The architecture can be enhanced as per the above, with the addition of Event Hub, Stream Analytics and Blob Storage:
- Event Hub uncouples the Twitter connectivity and acts as a highly scalable buffer for incoming tweets to prevent the overloading of components downstream. It can stream to multiple outputs so it could also stream a raw feed to Blob Storage, but this would lack the enrichment from sentiment analysis etc.
- Similarly to Logic Apps, Stream Analytics can make direct calls to Cognitive Services to perform sentiment analysis, moderation etc. However, Stream Analytics can also perform aggregations over multiple criteria and time windows and push the results in SQL DB. It can also stream a raw feed (with or without enrichment) into Blob storage. Data can also be streamed directly into Power BI to provide real-time reporting, rather than near real-time reporting.
- In-memory columnar storage can be utilised in SQL DB, with triggers used to calculate additional measures. This minimises the complexity of queries and the workload of Power BI, significantly decreasing the refresh time of reports which is critical in near-realtime reporting. It also ensures consistency of business rules for KPIs across multiple reports as the rules are stored in the DB and not the report.
- Passing the data into Blob Storage enables the data to be picked up by other Azure Data Services for additional “cold path” analytical processing or on-premise analytical systems. However using Blob storage is the equivalent of dumping data into files on a file share on-premise; There are more sophisticated, functionality richer services such as Azure Data Lake or Azure CosmosDB that would be better choices. Blob storage does, however, make an excellent transitional staging area before batch moving the data into Azure Data Lake. Just don’t try and use Blob Storage as a “Data Lake” or you will most likely end up with a “Data swamp” or “Digital Data Land Fill”. Once in the Data Lake the data can be further utilised and analysed by Azure Data Lake analytics, Machine Learning Studio/Workbench, HDInsight, SQL Data Warehouse, Databricks and Azure Search, depending on the use case. This is illustrated below:
Additional workflow processing for scenarios such as responding to customer complaints and queries, identifying and pursuing leads, modifying marketing campaigns, enhancing events experience can handled either by:
- Hot path processing utilising Logic Apps to process a real-time stream from Stream Analytics. This allows the stream to be pre-processed before passing into Logic Apps, minimising the workload on Logic Apps. Logic Apps can make additional calls to cognitive and other services as well providing conditional workflow management and passing the message for appropriate processing downstream by, for example, a Call handler, notification hub, email, a tweet, or enhancing bot interaction. A 2nd Event Hub should be utilised between Stream Analytics and Logic Apps to provide a buffer between the two and allow Logic Apps to consume messages at its own cadence.

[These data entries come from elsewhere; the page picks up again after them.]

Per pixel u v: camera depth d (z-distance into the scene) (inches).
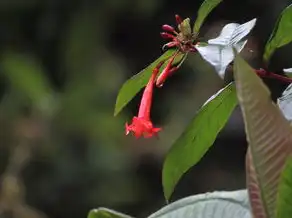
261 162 54.6
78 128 286.4
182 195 302.4
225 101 68.8
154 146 288.2
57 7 307.3
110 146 288.8
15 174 264.4
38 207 291.3
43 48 311.0
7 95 281.6
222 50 57.1
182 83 303.0
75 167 288.7
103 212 72.2
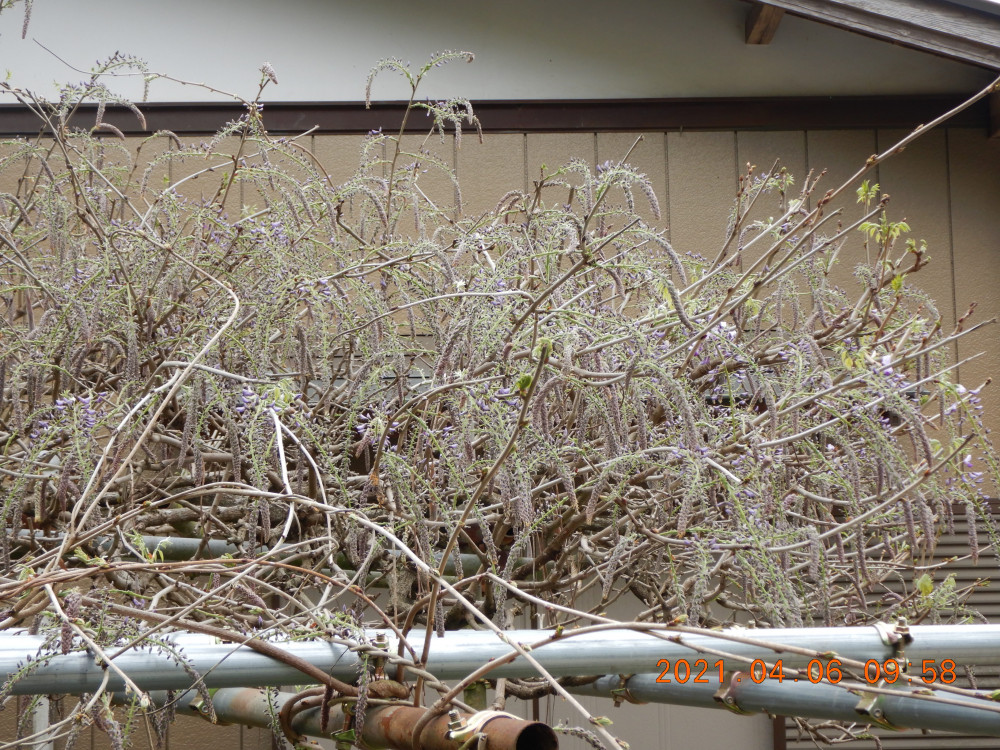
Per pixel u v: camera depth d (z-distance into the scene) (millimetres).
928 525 2203
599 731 1586
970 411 2604
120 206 3887
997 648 1977
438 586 1860
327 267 3762
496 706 2707
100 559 1906
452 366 2404
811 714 2031
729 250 5871
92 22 5949
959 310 5789
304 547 3061
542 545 3205
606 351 2611
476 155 5949
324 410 3133
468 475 2945
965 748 5105
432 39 6059
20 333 2934
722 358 2932
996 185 5914
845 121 5988
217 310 2750
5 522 2240
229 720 2568
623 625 1726
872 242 5797
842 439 2500
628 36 6078
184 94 5922
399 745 1839
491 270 2588
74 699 4555
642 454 2184
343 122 5961
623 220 5855
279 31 6023
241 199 5656
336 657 1946
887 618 3318
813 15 5598
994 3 5488
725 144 6000
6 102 5801
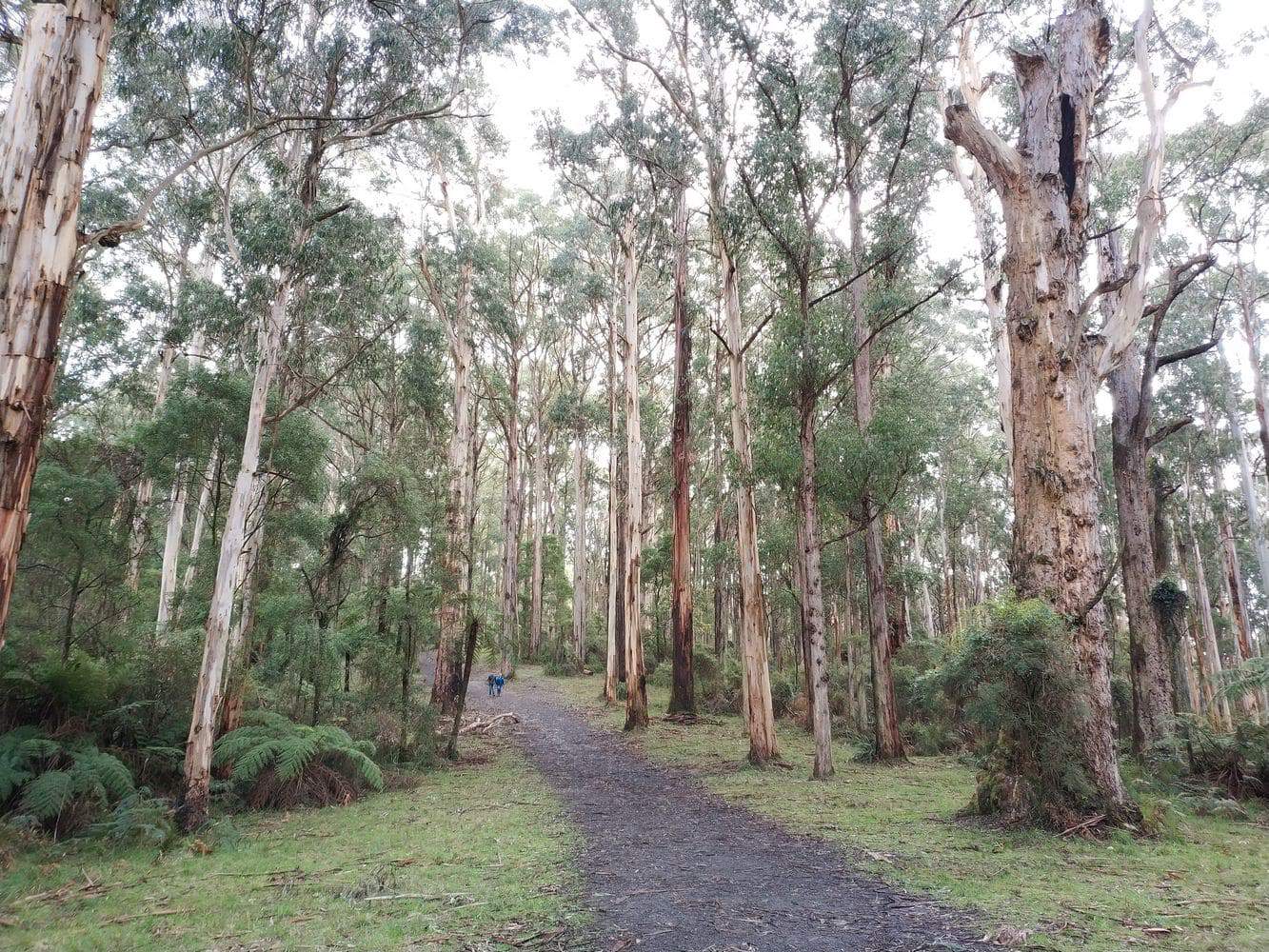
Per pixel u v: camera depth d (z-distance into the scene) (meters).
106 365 19.55
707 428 29.39
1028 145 9.80
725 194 16.11
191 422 14.11
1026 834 7.91
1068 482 9.05
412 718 15.25
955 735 17.73
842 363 13.76
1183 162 16.94
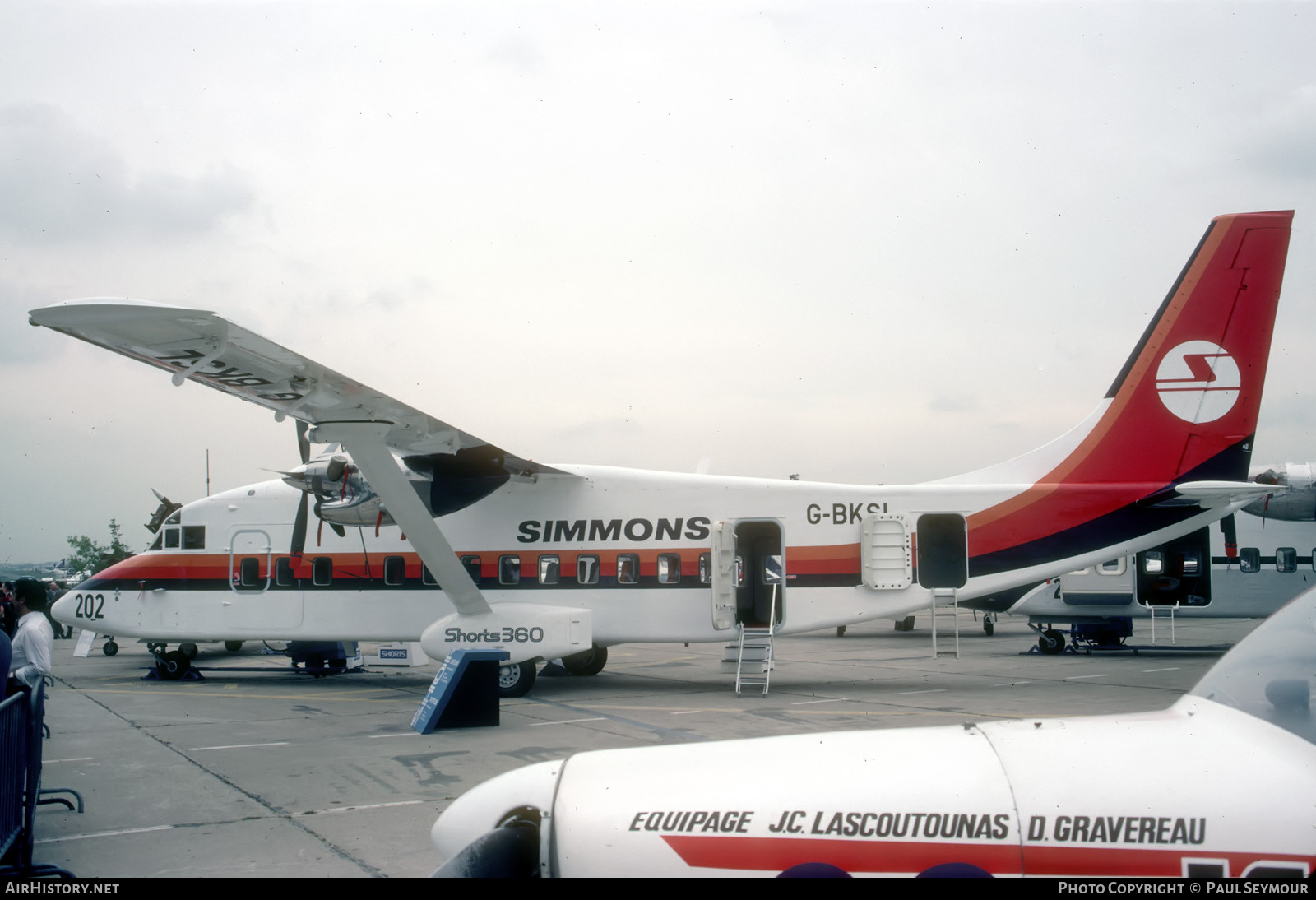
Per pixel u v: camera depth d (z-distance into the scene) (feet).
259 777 27.73
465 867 9.54
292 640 50.83
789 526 46.83
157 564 53.11
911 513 46.47
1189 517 46.16
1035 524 46.24
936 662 61.46
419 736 34.14
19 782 18.37
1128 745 9.79
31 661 29.07
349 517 46.96
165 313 26.05
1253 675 10.51
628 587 47.11
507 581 48.01
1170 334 47.01
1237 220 46.57
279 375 32.76
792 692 45.93
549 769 11.39
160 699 45.62
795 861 9.51
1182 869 8.68
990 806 9.34
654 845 9.92
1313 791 8.82
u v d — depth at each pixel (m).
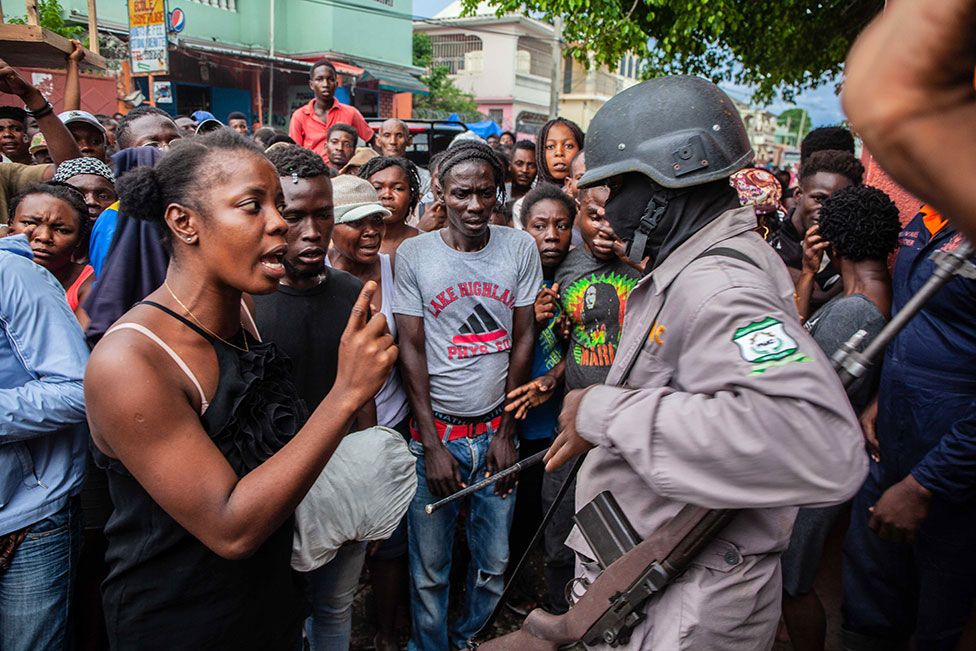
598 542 1.56
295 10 20.61
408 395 2.60
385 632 2.70
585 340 2.65
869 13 7.61
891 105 0.51
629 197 1.55
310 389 2.16
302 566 1.86
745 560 1.45
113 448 1.30
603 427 1.41
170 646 1.44
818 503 1.21
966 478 1.92
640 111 1.48
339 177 2.65
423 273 2.55
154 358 1.30
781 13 7.91
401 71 23.59
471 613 2.74
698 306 1.33
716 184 1.51
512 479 2.66
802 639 2.40
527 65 32.62
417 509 2.59
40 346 1.91
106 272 2.10
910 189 0.53
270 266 1.39
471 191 2.48
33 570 1.97
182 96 17.86
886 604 2.43
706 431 1.24
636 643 1.48
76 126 3.92
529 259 2.68
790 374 1.19
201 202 1.34
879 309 2.28
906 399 2.21
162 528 1.39
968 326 2.05
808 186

- Cold path processing utilising, for example, Azure Data Lake Analytics to analyse and pull data. Using parameters or machine learning, data can be pulled out of the cold data store and pushed onto a message queue for appropriate processing downstream.
These options are illustrated below:
The decision point on the 2 methods is down to the use case and what the response time and analytics window for tweets are. For instance, altering a marketing campaign based on tweets received over a week would be an appropriate cold path use case. Responding to a customer complaint or query is an appropriate hot path use case.